By Paul Thomas for Finextra
The Money20/20 agenda is always packed; the event inspires insightful discussion, debate and collaboration every year. And this year promises to be no exception. I’m especially looking forward to chewing over these three topical trends in Las Vegas:
1. The Checkout Challenge
It is a retail priority to reduce friction at the checkout – online, on mobile and in store. We know that a high percentage of potential sales fail to convert – in fact, almost three-quarters of digital shopping carts get abandoned. That figure represents a huge opportunity lost and merchants know they must do everything they can to address the range of factors that contribute to it. Which includes replacing clunky or inconvenient checkout processes with quick and simple ways to pay. I’m expecting the latest innovations in automated risk analytics that are helping providers return rapid credit decisions for seamless checkout to be discussed in Las Vegas.
2. Levelling the Lending Playing Field for the Underbanked
The plight of consumers and businesses that can’t get credit and struggle to gain access to financial services highlights the gap between the banked and the un(der)banked. It is a global problem; PwC cites the World Bank Group’s estimation of 2 billion adults – 42 percent of the population – being outside the financial system and goes on to sizethe unmet deposit demand of the un(der)banked at $360 billion.
When the sticking point is data – having the right type and enough of it to accurately calculate risk – financial technology can help. After all, would-be borrowers generate huge quantities of data online; if this can be tapped into then it can be useful to credit scorers, complementing existing data sources; possibly even providing an alternative route to a credit decision. Customers can be relieved from some of the inconvenience of manually providing information if data can be incorporated into risk processes automatically. In this way, new sources of data and advanced data analytics can help level the lending playing field for the underbanked.
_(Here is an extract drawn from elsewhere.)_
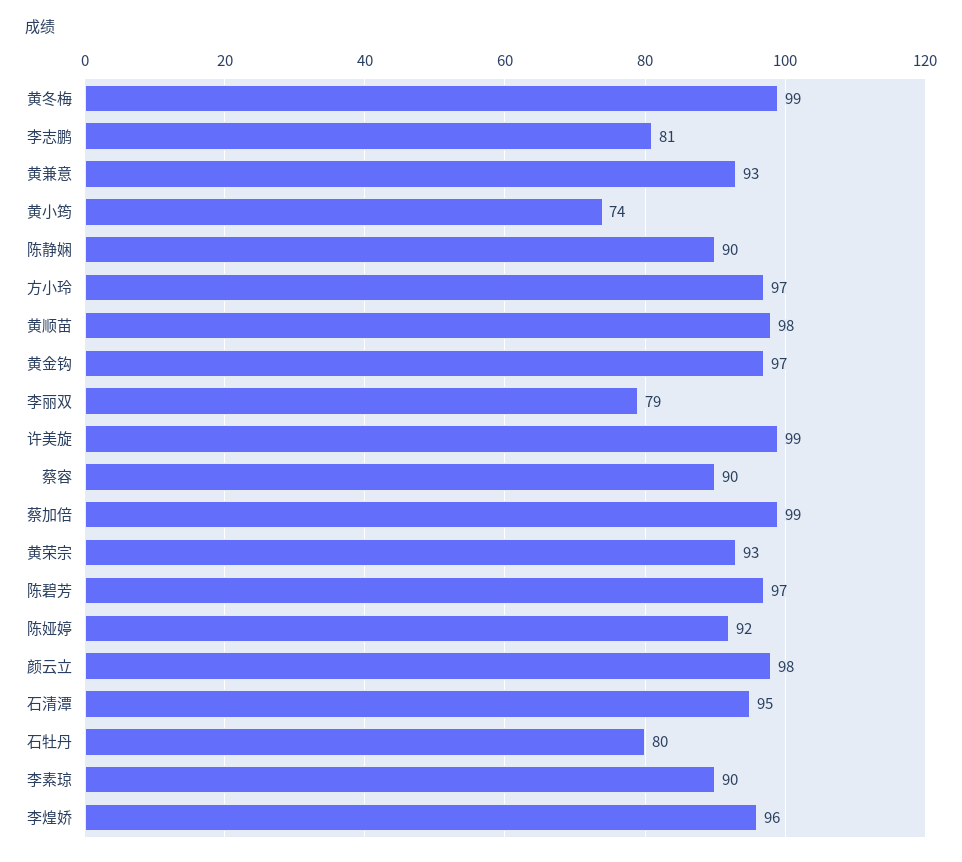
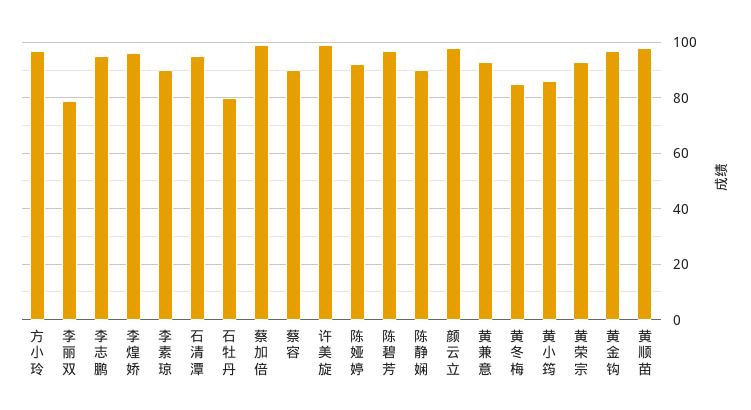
黄冬梅: 99 -> 85
李志鹏: 81 -> 95
黄小筠: 74 -> 85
3. Fighting Fraud with Machine Learning
The intelligent use of rich data sets is enabling financial service providers to raise the bar when it comes to meeting customer expectations and minimizing risk. Attracting much attention of late is the potential of artificial intelligence and machine learning. The insight locked inside huge volumes of data can be brought to the surface through machine learning which can spot patterns and learn from its findings to keep predictive models fresh and up-to-date and minimize costly manual intervention. In this way, the predictive capability of machine learning can help improve and speed up fraud identification. We can expect the many and varied applications of machine learning in financial services to generate interest, not only at Money20/20 but for some time to come.